(Web interface edit records)
——————————
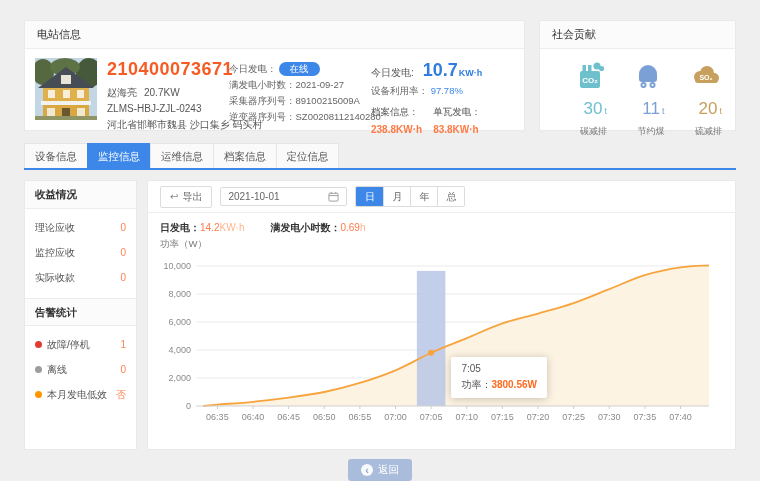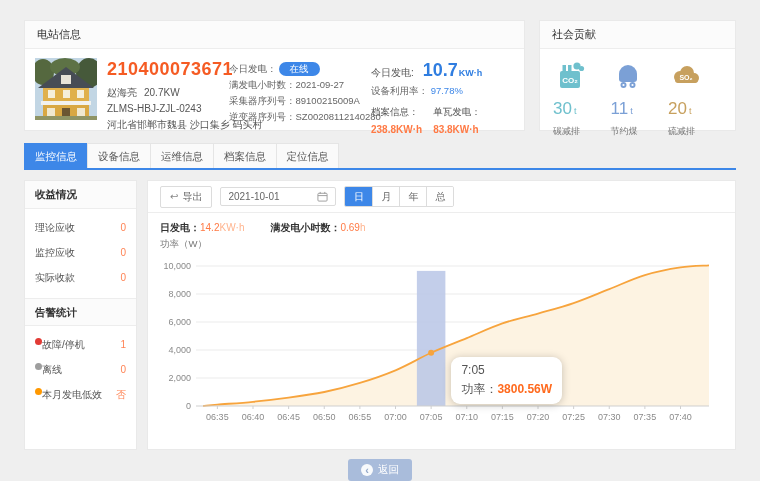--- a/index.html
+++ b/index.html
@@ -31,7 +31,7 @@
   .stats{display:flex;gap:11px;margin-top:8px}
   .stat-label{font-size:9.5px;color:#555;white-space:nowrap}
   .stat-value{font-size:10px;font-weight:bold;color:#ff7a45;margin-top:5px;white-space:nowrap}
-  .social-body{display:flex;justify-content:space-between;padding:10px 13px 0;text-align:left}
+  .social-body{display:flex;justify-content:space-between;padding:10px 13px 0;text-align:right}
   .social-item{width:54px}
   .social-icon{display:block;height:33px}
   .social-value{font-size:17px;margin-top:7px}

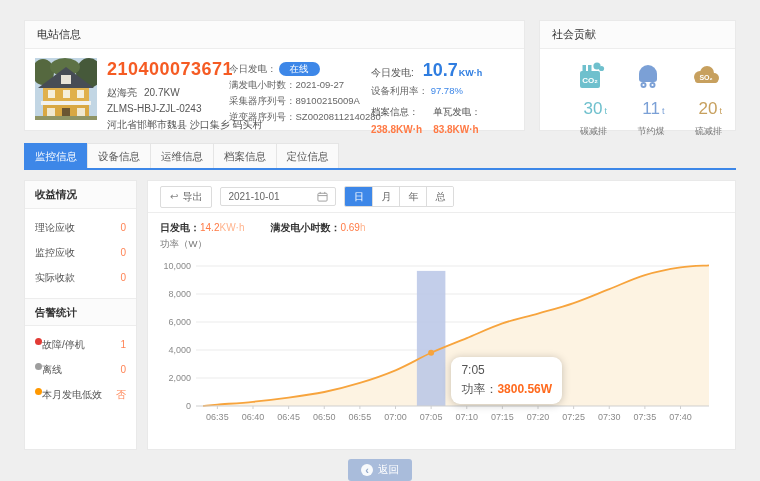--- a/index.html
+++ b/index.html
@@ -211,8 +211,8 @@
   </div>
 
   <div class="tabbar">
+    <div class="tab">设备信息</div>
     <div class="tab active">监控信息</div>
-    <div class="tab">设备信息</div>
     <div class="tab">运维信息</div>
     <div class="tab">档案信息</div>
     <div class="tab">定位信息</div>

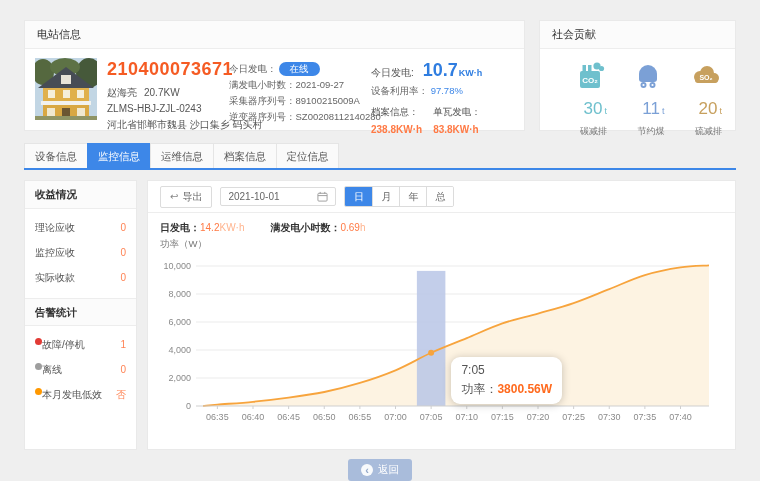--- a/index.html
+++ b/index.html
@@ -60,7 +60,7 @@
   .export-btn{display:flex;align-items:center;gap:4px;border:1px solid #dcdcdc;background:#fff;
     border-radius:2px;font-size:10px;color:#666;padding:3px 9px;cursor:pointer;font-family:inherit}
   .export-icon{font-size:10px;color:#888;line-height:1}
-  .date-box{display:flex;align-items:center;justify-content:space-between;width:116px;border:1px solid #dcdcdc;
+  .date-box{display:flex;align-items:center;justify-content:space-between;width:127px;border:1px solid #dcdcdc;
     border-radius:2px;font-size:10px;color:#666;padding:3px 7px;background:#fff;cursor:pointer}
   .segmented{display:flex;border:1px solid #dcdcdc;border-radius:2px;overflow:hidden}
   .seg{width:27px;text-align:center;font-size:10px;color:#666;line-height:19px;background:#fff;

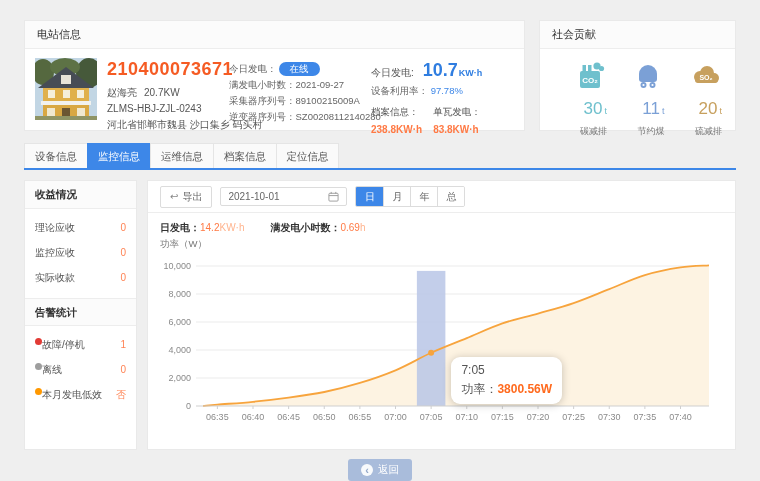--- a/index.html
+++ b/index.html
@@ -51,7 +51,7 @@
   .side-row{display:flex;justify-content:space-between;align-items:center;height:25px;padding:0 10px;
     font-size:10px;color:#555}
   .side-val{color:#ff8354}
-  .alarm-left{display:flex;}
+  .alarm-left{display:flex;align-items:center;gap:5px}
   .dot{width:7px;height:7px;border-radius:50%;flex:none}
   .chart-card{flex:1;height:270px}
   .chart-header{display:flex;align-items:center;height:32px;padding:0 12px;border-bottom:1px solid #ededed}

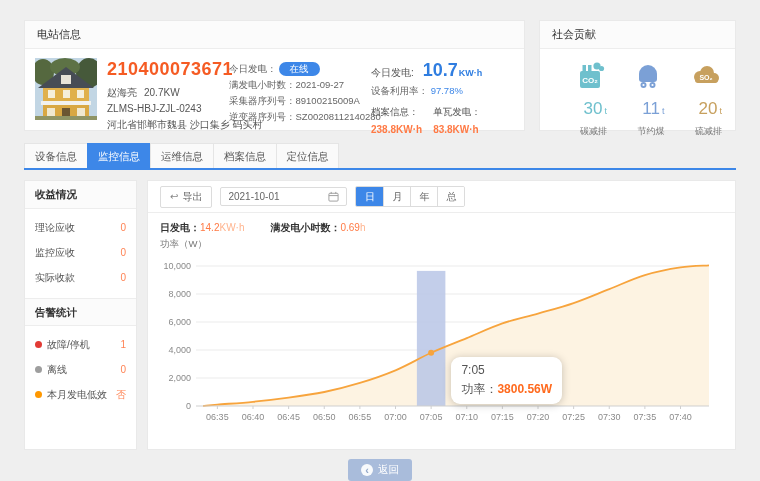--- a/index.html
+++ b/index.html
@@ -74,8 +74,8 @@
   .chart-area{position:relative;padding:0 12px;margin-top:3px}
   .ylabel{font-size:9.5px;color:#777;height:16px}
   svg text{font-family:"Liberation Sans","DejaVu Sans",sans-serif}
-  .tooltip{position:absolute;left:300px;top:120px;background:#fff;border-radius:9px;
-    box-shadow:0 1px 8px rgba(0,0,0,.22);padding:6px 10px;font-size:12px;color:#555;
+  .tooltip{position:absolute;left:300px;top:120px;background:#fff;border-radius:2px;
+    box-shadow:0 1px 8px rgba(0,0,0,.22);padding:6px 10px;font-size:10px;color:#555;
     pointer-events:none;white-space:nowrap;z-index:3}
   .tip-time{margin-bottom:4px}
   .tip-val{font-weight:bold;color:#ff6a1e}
——————————
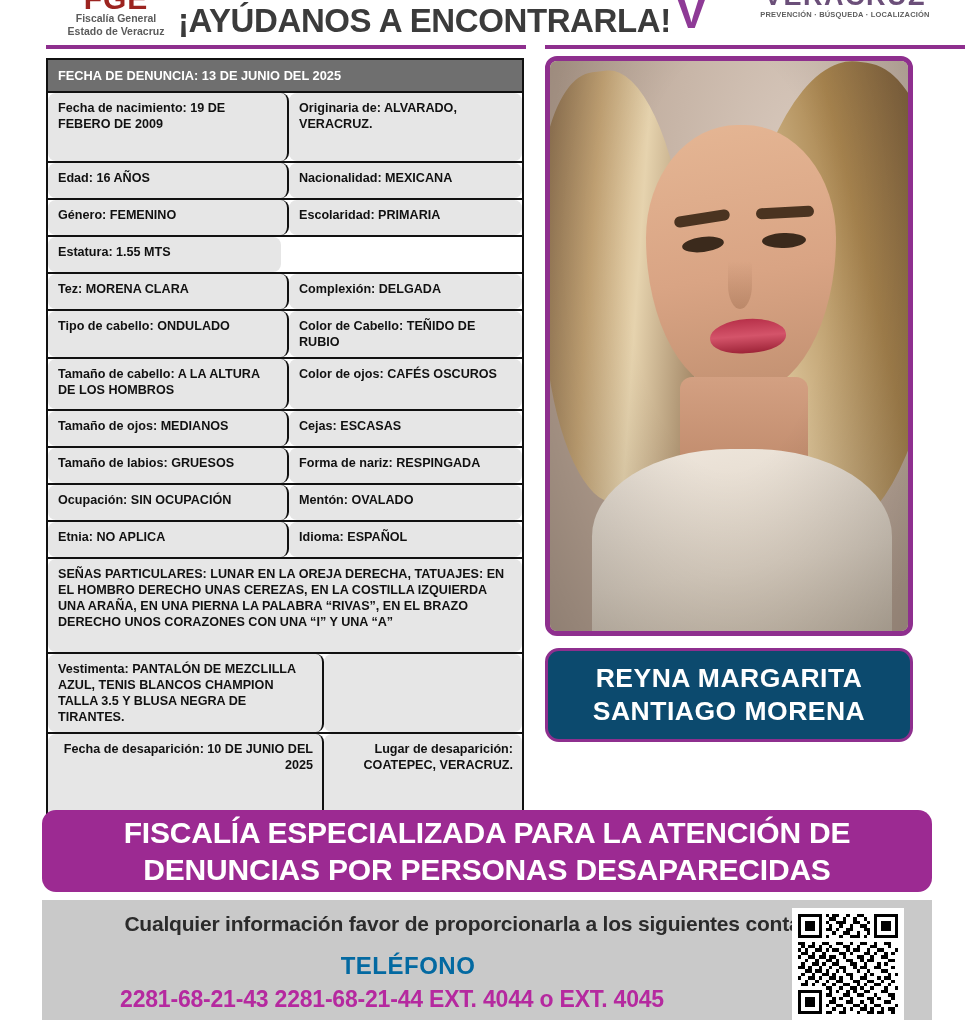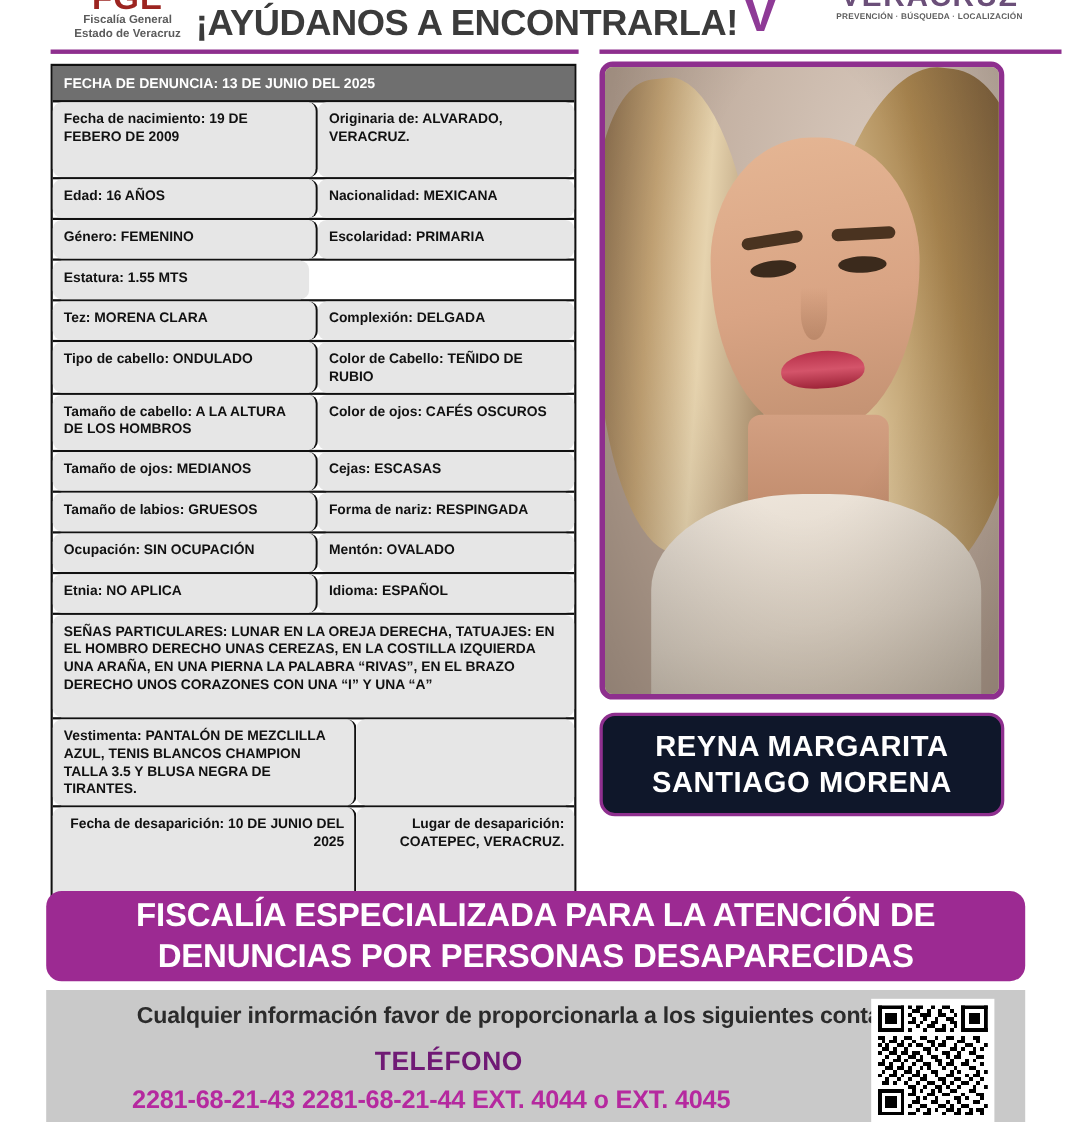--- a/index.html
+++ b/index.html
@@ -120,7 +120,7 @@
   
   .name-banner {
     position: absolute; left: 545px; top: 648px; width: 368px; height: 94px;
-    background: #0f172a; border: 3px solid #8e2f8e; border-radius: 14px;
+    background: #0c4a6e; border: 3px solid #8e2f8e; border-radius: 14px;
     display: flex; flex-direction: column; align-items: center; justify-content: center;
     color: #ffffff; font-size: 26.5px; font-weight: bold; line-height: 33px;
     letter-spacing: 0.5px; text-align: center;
——————————
**EXERCISE GOAL**
All that is needed is the exact run of lines above from the line containing "display: flex; flex-direction: column;" through the line containing "letter-spacing: 0.5px; text-align: center;", both of them included.

**SOLUTION TO THE PROBLEM**
     display: flex; flex-direction: column; align-items: center; justify-content: center;
     color: #ffffff; font-size: 26.5px; font-weight: bold; line-height: 33px;
     letter-spacing: 0.5px; text-align: center;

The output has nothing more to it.